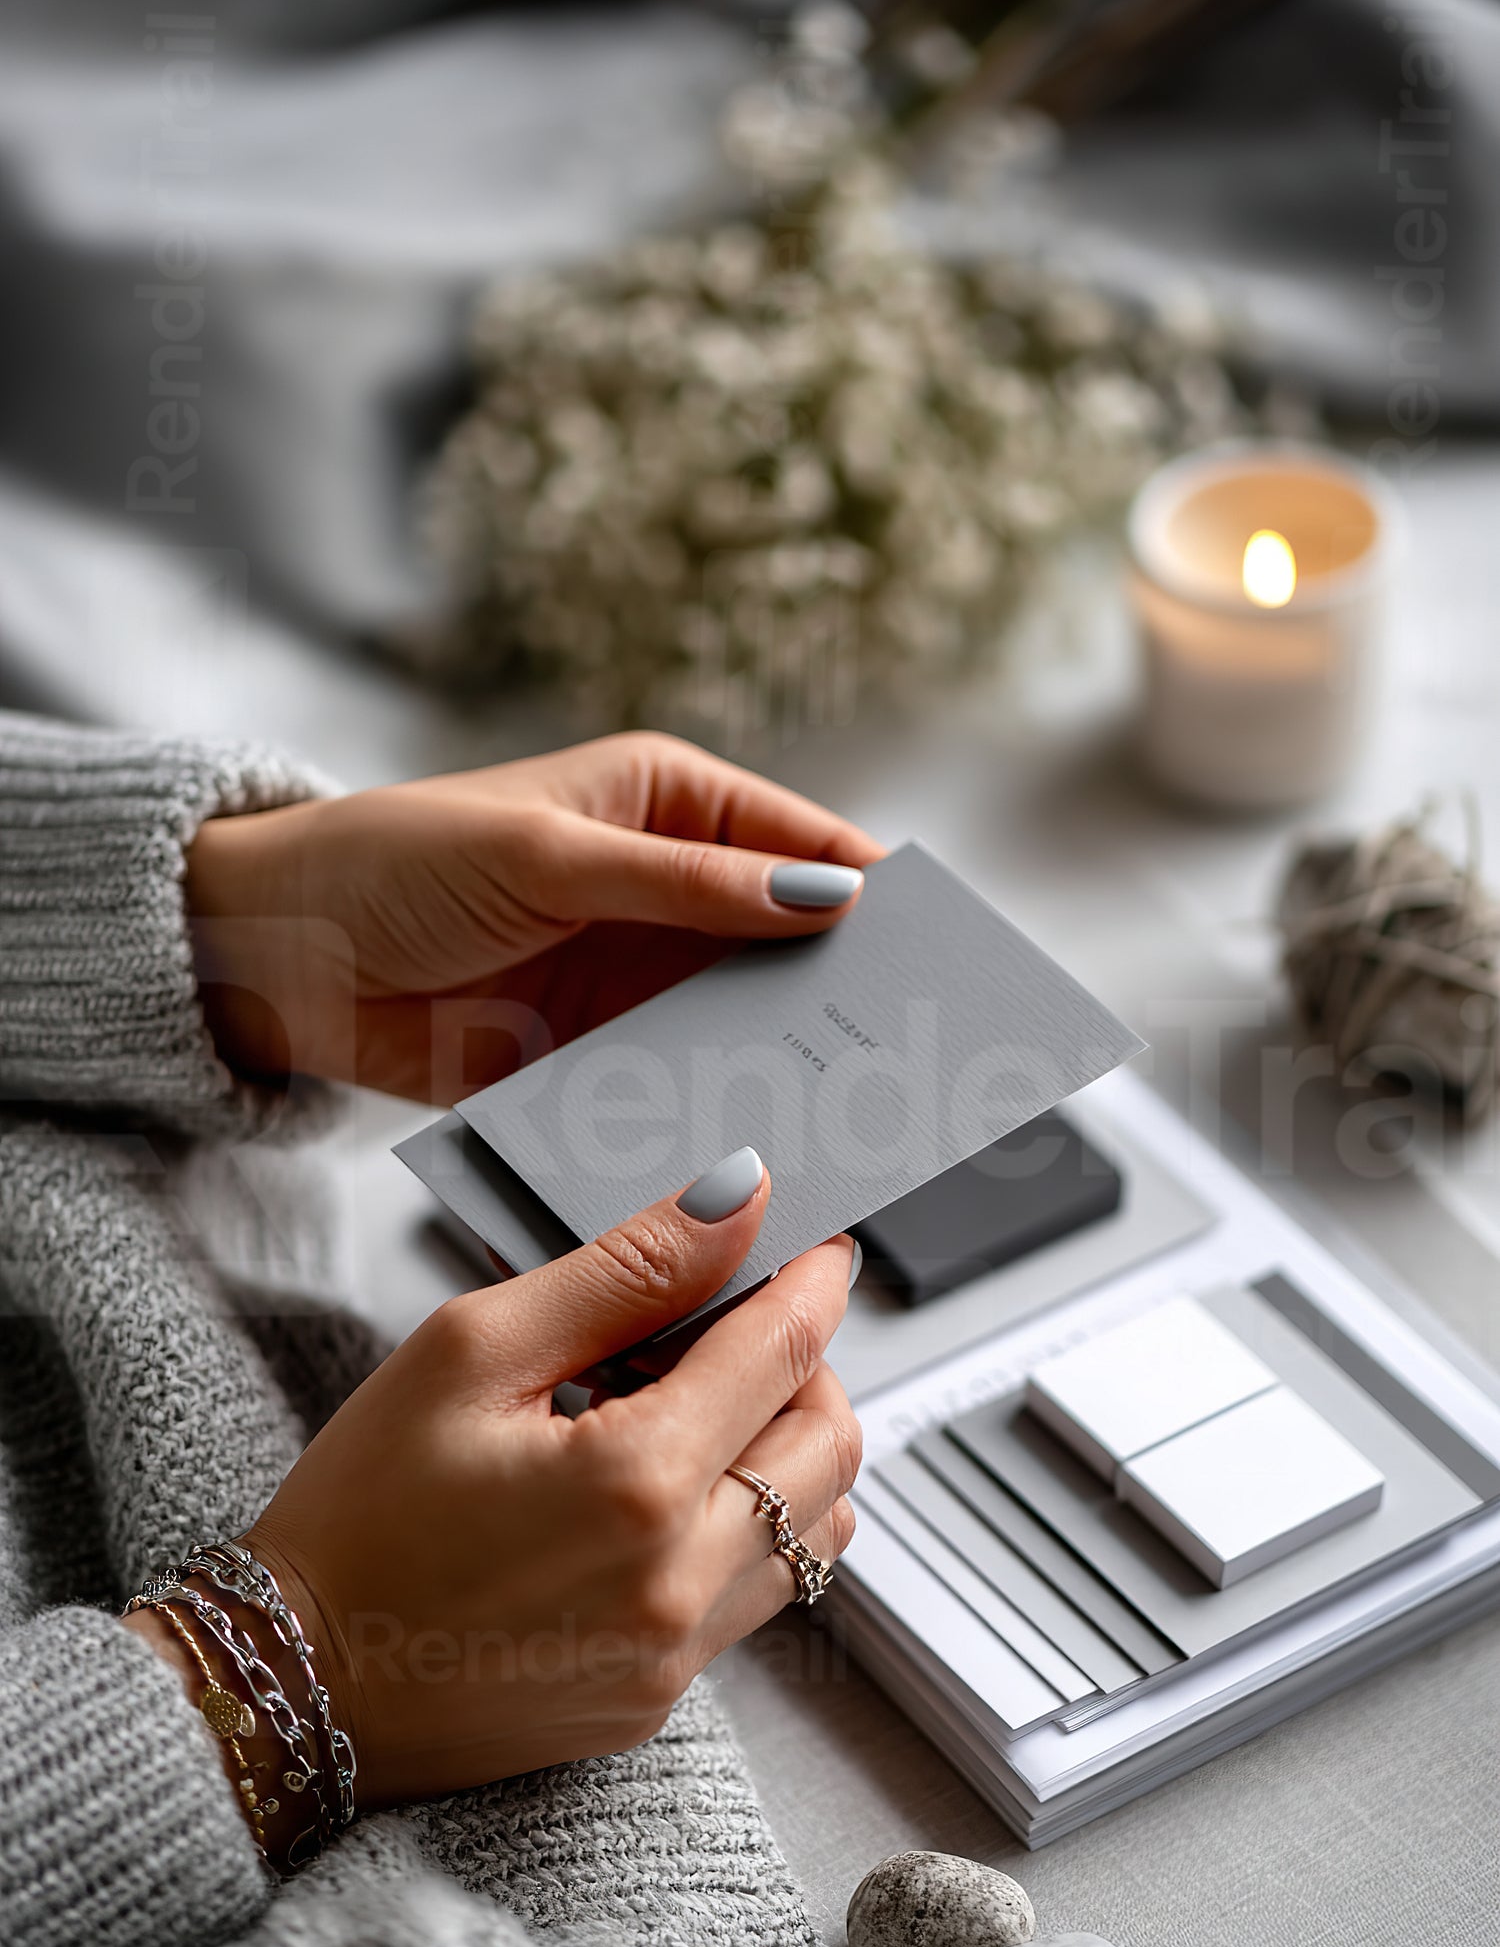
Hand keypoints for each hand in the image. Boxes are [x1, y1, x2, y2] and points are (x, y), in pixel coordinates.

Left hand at [185, 732, 881, 1100]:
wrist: (279, 959)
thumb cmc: (396, 862)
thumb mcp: (548, 857)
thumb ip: (689, 883)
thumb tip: (826, 893)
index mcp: (668, 804)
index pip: (803, 843)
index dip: (872, 895)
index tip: (938, 950)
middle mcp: (667, 891)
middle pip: (788, 944)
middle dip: (845, 990)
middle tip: (914, 1044)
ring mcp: (635, 978)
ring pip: (742, 1022)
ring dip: (784, 1060)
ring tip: (852, 1107)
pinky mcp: (598, 1054)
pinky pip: (678, 1083)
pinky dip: (713, 1110)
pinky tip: (751, 1142)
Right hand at [240, 1160, 859, 1807]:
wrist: (297, 1681)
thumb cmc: (361, 1513)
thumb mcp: (472, 1350)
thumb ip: (623, 1272)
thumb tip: (736, 1204)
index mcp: (637, 1482)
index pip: (785, 1352)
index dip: (813, 1282)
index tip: (820, 1248)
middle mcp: (680, 1581)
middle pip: (831, 1444)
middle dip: (804, 1367)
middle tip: (730, 1331)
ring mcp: (676, 1652)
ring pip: (816, 1527)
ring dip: (785, 1451)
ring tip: (690, 1416)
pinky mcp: (658, 1697)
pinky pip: (756, 1595)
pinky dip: (740, 1527)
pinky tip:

-*-

● YOUR GOAL: What is needed is an exact copy of the data, with the pictures removed.

● SOLVED EXERCISE:
Hand keypoints for each hand in the image. Boxes are [x1, y1, x2, y2] and points are (x, y), in pixel coordinates.

Left hand at [185, 732, 881, 1100]:
wrist: (279, 959)
thumb cmc: (396, 862)
thumb mcp: (548, 857)
thumb ip: (689, 883)
thumb tip: (826, 893)
index mcp: (668, 804)
index pip: (803, 843)
index dip: (872, 895)
index tip: (938, 950)
middle mcp: (667, 891)
middle pip: (788, 944)
middle dip: (845, 990)
middle tip: (914, 1044)
ring mcp: (635, 978)
ring pip: (742, 1022)
ring dip: (784, 1060)
ring tip: (852, 1107)
pinky mcp: (598, 1054)
pinky pip: (678, 1083)
pinky dip: (713, 1110)
pinky tip: (751, 1142)
Right hand at [240, 1160, 859, 1807]:
wrist: (297, 1681)
thumb cmc: (361, 1513)
thumb mcp: (472, 1350)
thumb ip: (623, 1272)
thumb tip: (736, 1204)
index mcp: (637, 1482)
index pip: (785, 1352)
index dip: (813, 1282)
index tip: (820, 1248)
middle mcp: (680, 1581)
middle pip: (831, 1444)
middle dip: (804, 1367)
middle tip: (730, 1331)
ring mcp: (676, 1652)
ring pip: (816, 1527)
ring dip: (785, 1451)
ring tip: (690, 1416)
pinky mcp: (658, 1697)
pinky pip: (756, 1595)
pinky dip: (740, 1527)
pinky tip:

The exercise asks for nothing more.